◆ **Perintah 1**
Dalam teks tentang sedekah dari harta haram, bagaimana pendapat Imam Ahmad soal shalat di tanah rampasan?
◆ **Perintah 2**
Tuliskan kembali bagian teks tentang sedekah dari harta haram di antara "Hadits ini menjelaskan" dan "dengan uang halal.", termasuk kedua bagian itu.
◆ **Perintah 3**
Teruskan teks tentang sedekah dari harta haram, dimulai setelah kalimat terakhir yang ada.

◆ **Kutipan Teks**
....
أَيُّهَا النَّاسُ إِنَّ اللَّهَ طَيِّبٌ لاَ يَقْبَلُ إِلاَّ طَيِّبًا
Wahai manusia, sesungguhnya Allah itu Maha Baik. Allah tidak akan menerima sesuatu melainkan dari yang baik. (HR. Muslim)
Hadits ini menjelaskan tertolaknya zakat dari harta haram. Demikian pula Allah menolak sedekah dengan uang haram. Allah hanya menerima zakat dan sedekah dengan uang halal.
Harta haram di sini meliputi dua hal. Haram dzatnya dan haram memperolehnya. Harta yang haram dzatnya misalnya daging babi atau minuman keras, haram pula mensedekahkannya.
Sedangkan harta yang haram dari cara memperolehnya misalnya hasil mencuri, hasil berjudi, hasil korupsi, hasil menipu, dan sebagainya. Selain haram memakan atau menggunakan harta dan uang tersebut, haram pula bersedekah dengannya.
لاَ تُقْبَلُ صَلاَةٌ بِغَيْرِ طُهُورٍ وَلاَ صَدَقَةٌ مِنْ غُلُولٍ
Tidaklah diterima shalat tanpa bersuci, tidak pula sedekah dari ghulul (harta haram). (HR. Muslim)
Baca juga: Apakah Kehilangan Uang Termasuk Sedekah
Haji dan Shalat dengan Harta Haram
Dari pembahasan ini, para ulama memiliki bahasan apakah shalat di tanah rampasan itu sah ataukah tidak. Imam Ahmad berpendapat tidak sahnya. Sedangkan jumhur (mayoritas) ulama berpendapat sahnya tetapi berdosa.
....
◆ **Kutipan Data**

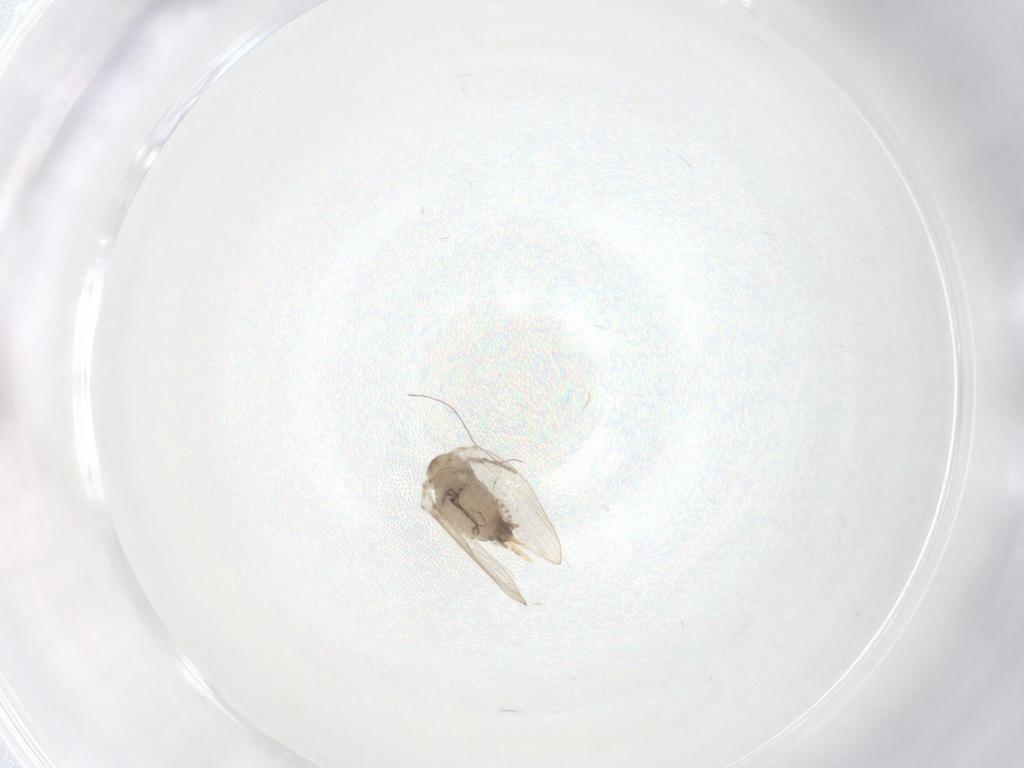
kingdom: Animalia
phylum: Arthropoda
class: Insecta
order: Diptera
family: Psychodidae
....
◆ **Jawaban yang Diharapkan 1**
Imam Ahmad berpendapat shalat di tanah rampasan itu tidak sah.

◆ **Jawaban yang Diharapkan 2**
Hadits ini menjelaskan tertolaknya zakat dari harta haram. Demikian pula Allah menolak sedekah dengan uang haram. Allah hanya menerima zakat dan sedekah dengan uang halal.

◆ **Jawaban yang Diharapkan 3**
Begitu pula para ulama membahas bagaimana jika ada yang berhaji dengan harta haram, sahkah hajinya? Imam Ahmad memiliki dua pendapat dalam masalah ini, namun yang masyhur, hajinya tidak sah. Landasannya adalah hadits yang mengatakan bahwa Allah hanya menerima dari yang thoyyib. Sedangkan jumhur ulama berpendapat sahnya haji dengan harta haram, namun hajinya tidak mabrur. Sehingga wajib bagi yang ingin melaksanakan haj memperhatikan harta yang ia gunakan.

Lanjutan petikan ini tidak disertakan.